He had just unknowingly made a point that I intended to make.

“After you identified the victim as Sam Scales, did you do a criminal background check on him?”

“My partner did.”

“What did he find?”

“A long list of frauds, cons, and other crimes that I am sure you are familiar with.”

I ignored the barb and pressed on.

“Isn’t it a fact that in each of those frauds, cons, and other crimes, Sam Scales used a different alias?”

“That is correct.”

Berg sensed that a kill shot might be coming and stood up and objected.

“Your Honor, this is a motion to compel discovery, and counsel is leisurely walking the witness through the entire investigation of the case. Is there a purpose here?”

It wasn’t much of an objection but it did serve to knock me out of my rhythm. The judge admonished me to get to the point of my questioning or move on.

“Detective Drucker, knowing that the victim of this murder used different aliases, wouldn’t it have been important to the investigation to recover his wallet to see what alias he was using at the time of his death?”

Drucker digested the question for a long moment before responding.

“Hard to say,” he said.

I knew with that answer that I would never get what I wanted from Drucker. He was too wary of me to ever break free of the short answers that imparted very little information of value.

“Okay, let’s move on,” I said. “Detective, could you turn to the crime scene photos in your murder book and look at photographs thirty-seven and thirty-nine.”

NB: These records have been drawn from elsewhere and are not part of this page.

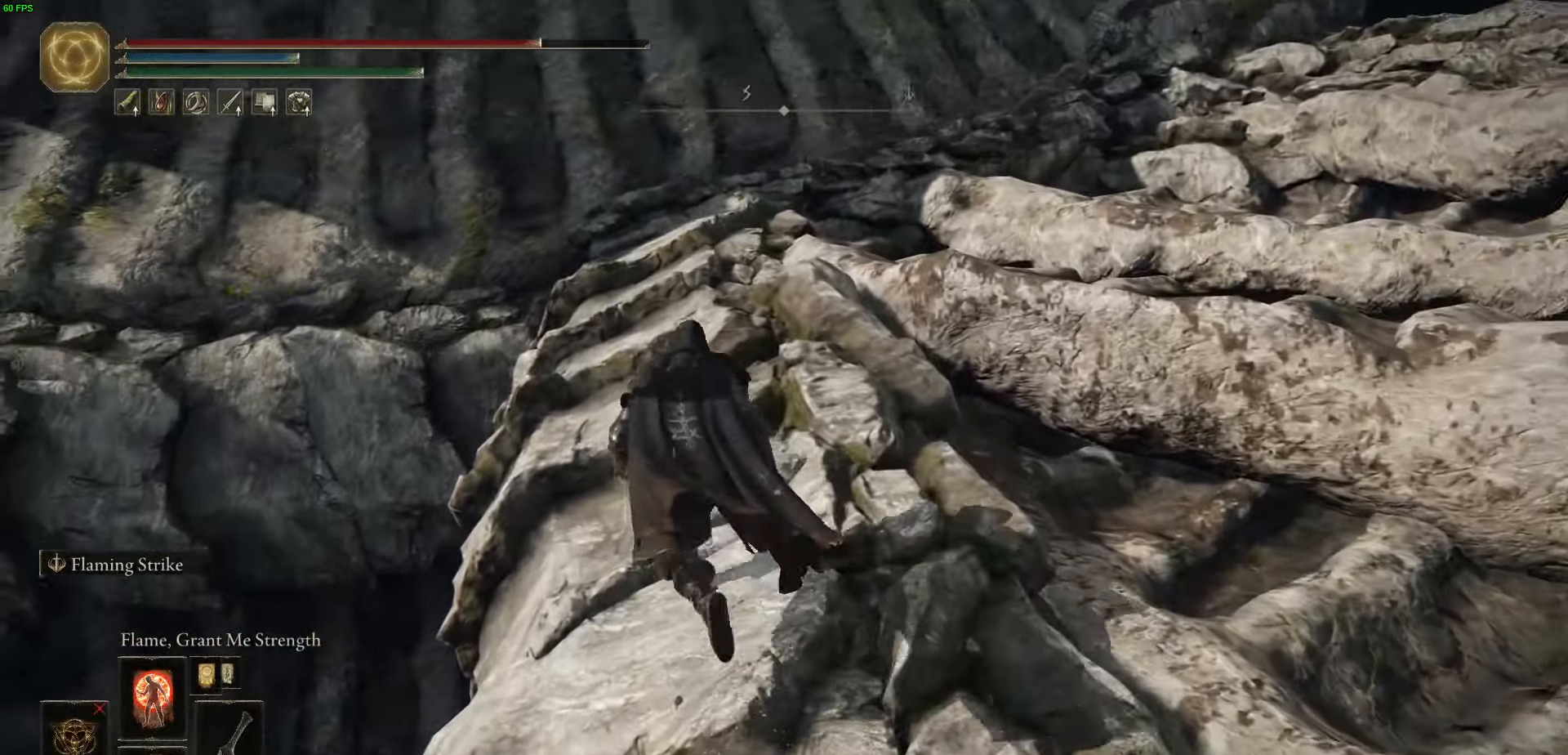
{"buttons": ["B"], "left_stick": "up-left", "right_stick": "down-right", "events": []}
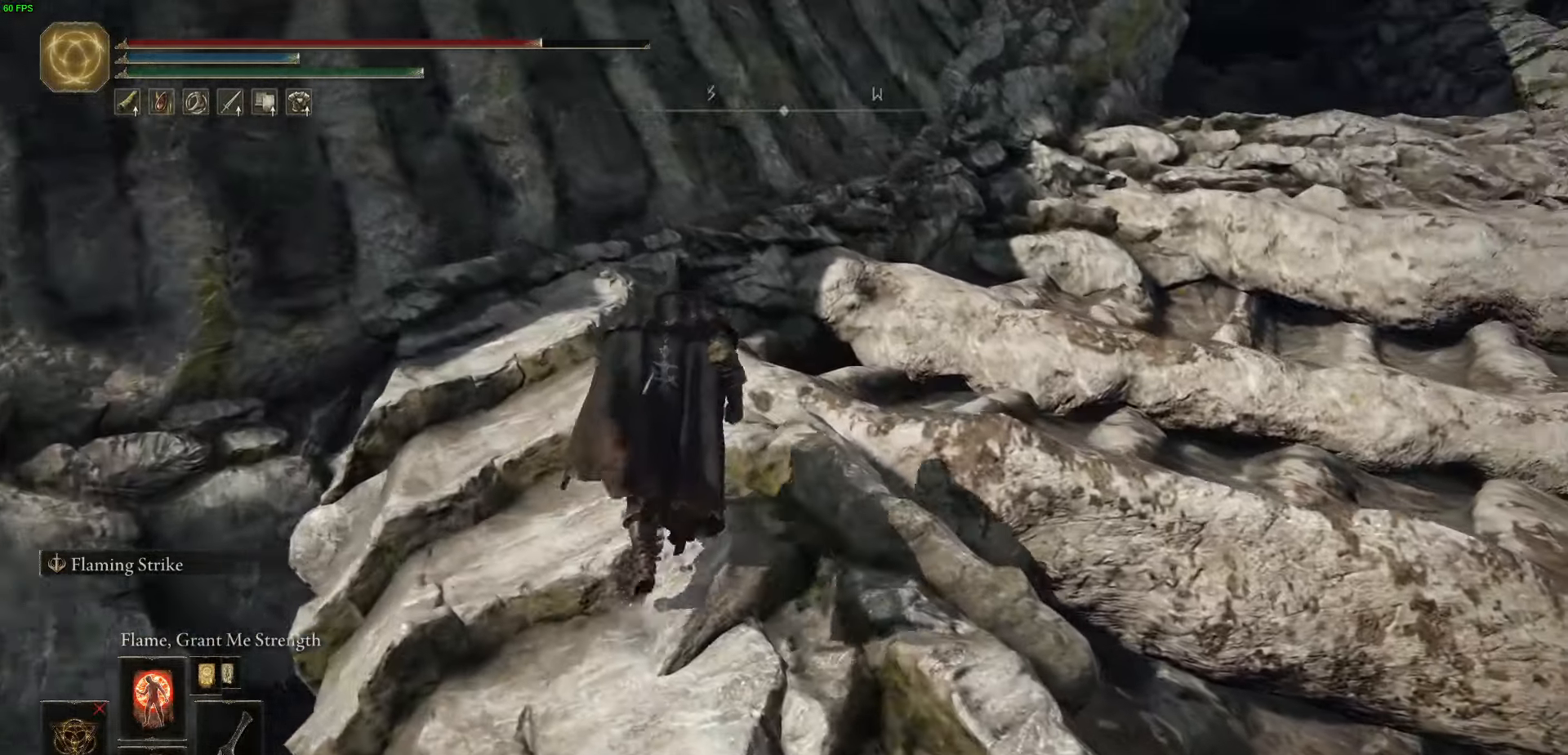
{"buttons": ["B"], "left_stick": "up-left", "right_stick": "down-right", "events": []}
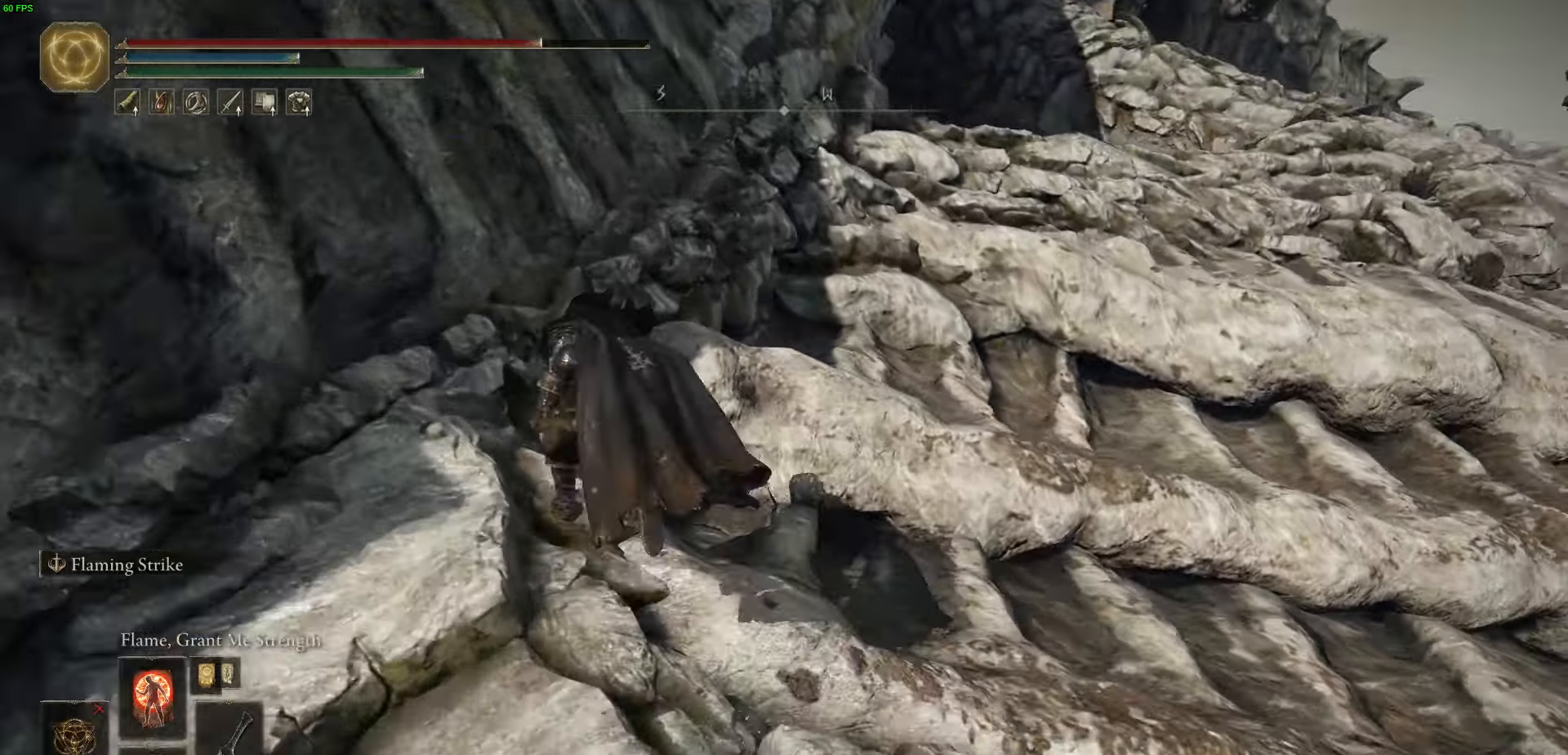
{"buttons": ["B"], "left_stick": "up", "right_stick": "down-right", "events": [[117, "left_stick", "up"]]}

While Drucker found the relevant pages in the murder book, I quickly set up two portable easels in front of the empty jury box and on them placed the 24 x 18 blowup shots Lorna had gotten made that morning. Each was a photograph of Sam Scales lying on his side in the trunk of my Lincoln. The second shot was a little tighter than the first.

“Did you find the photos, Detective Drucker?”

“Yes, I have them here.”

“Do your photos thirty-seven and thirty-nine correspond with the blowups I have put up for the court to see?”

“Do they correspond? I’m not—”

“Do they match, Detective? Are they identical?”

Drucker made a display of looking down at his photos and then at the two shots I had put up on the easels.

“They appear to be the same,” he finally said.

“Perfect,” I said. “Can you tell us for the record what the two photos depict?”

“They’re both shots of the victim in this case in the trunk of your car. One of the photos is zoomed closer in than the other.”

“Thank you, Detective. The victim is lying on his right side, correct?”

“That is correct.”

“Okay, and can I now draw your attention to the victim’s left hip, which is up toward the camera. Do you see the left rear pocket of the victim’s pants?”

“I see it.”

“Do you see the rectangular-shaped distension of the pocket?”

Drucker hesitated as he realized where this was going.

“Do you see it, Detective Drucker?”

“I see some sort of pattern there. I don’t know what it is.”

“You don’t think that is indicative of a wallet in that back pocket, Detective?”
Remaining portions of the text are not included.